- TASK REQUIREMENTS:
Output the text read from every item below as a JSON list of strings, one string per line, with blank lines left out. Leave the pictures out of the answer.

Page images and extracted text

Content starts

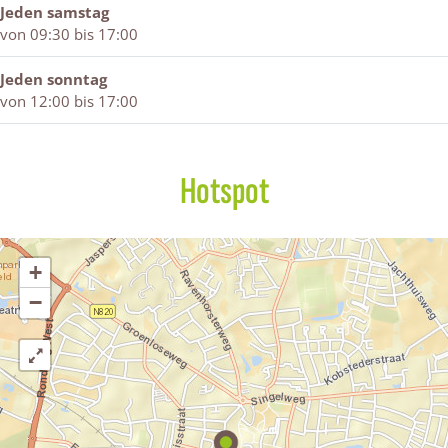
Jeden samstag
von 09:30 bis 17:00
Jeden sonntag
von 12:00 bis 17:00
Hotspot
+
−
N
E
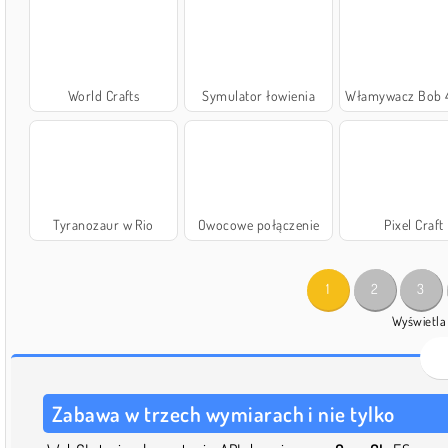
World Crafts
Symulator łowienia
Włamywacz Bob 4: Sezon 2
Tyranozaur w Rio
Owocowe połączenie
Pixel Craft
1
2
3
Wyświetla
Zabawa w trzech wymiarach i nie tylko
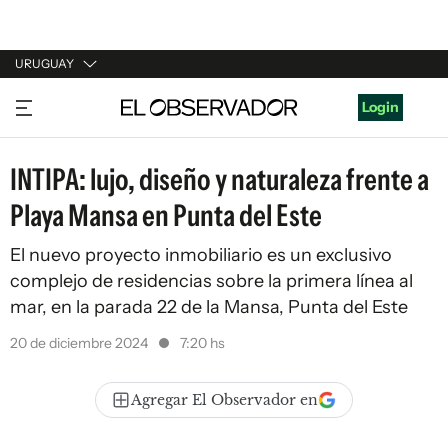
URUGUAY
URUGUAY
Login
ARGENTINA
INTIPA: lujo, diseño y naturaleza frente a
ESPAÑA
Playa Mansa en Punta del Este
ESTADOS UNIDOS
El nuevo proyecto inmobiliario es un exclusivo
complejo de residencias sobre la primera línea al
mar, en la parada 22 de la Mansa, Punta del Este
20 de diciembre 2024
7:20 hs
Agregar El Observador en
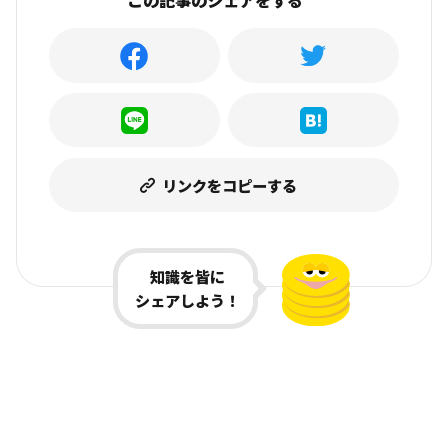
この記事のシェアをする
リンクをコピーする
知識を皆に
シェアしよう！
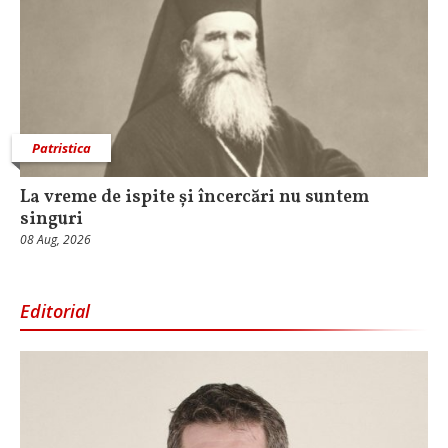
Patristica
La vreme de ispite și încercări nu suntem
singuri
08 Aug, 2026
Editorial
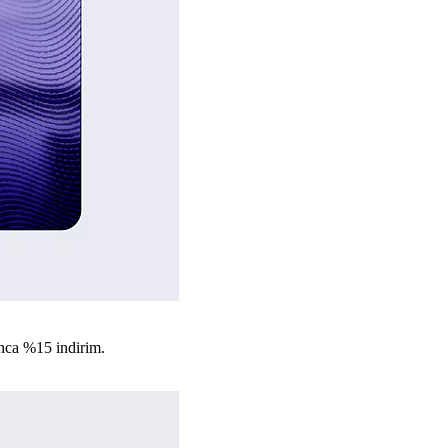
nca %15 indirim.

Content ends

- TASK RESPONSE:
[
  "Jeden samstag",
  "von 09:30 bis 17:00",
  "Jeden sonntag",
  "von 12:00 bis 17:00",
  "Hotspot",
  "+",
  "−",
  "N",
  "E",
  "World Crafts",
  "Symulator łowienia",
  "Włamywacz Bob 4: Sezon 2",
  "Tyranozaur w Rio",
  "Owocowe połączenie",
  "Pixel Craft",
  "1",
  "2",
  "3",
  "Wyświetla",
  "Zabawa w trzech wymiarach i nie tylko",
  "URUGUAY",
  "URUGUAY",
  "Login",
  "ARGENTINA",
  "INTIPA: lujo, diseño y naturaleza frente a",
  "ESPAÑA",
  "Playa Mansa en Punta del Este",
  "ESTADOS UNIDOS",
  "El nuevo proyecto inmobiliario es un exclusivo",
  "complejo de residencias sobre la primera línea al",
  "mar, en la parada 22 de la Mansa, Punta del Este",
  "20 de diciembre 2024",
  "7:20 hs",
  "Agregar El Observador en",
  "この記事のシェアをする",
  "リンクをコピーする",
  "知識を皆に",
  "シェアしよう！",
  "Patristica",
  "La vreme de ispite și încercări nu suntem",
  "singuri",
  "08 Aug, 2026",
  "Editorial",
  "nca %15 indirim."
]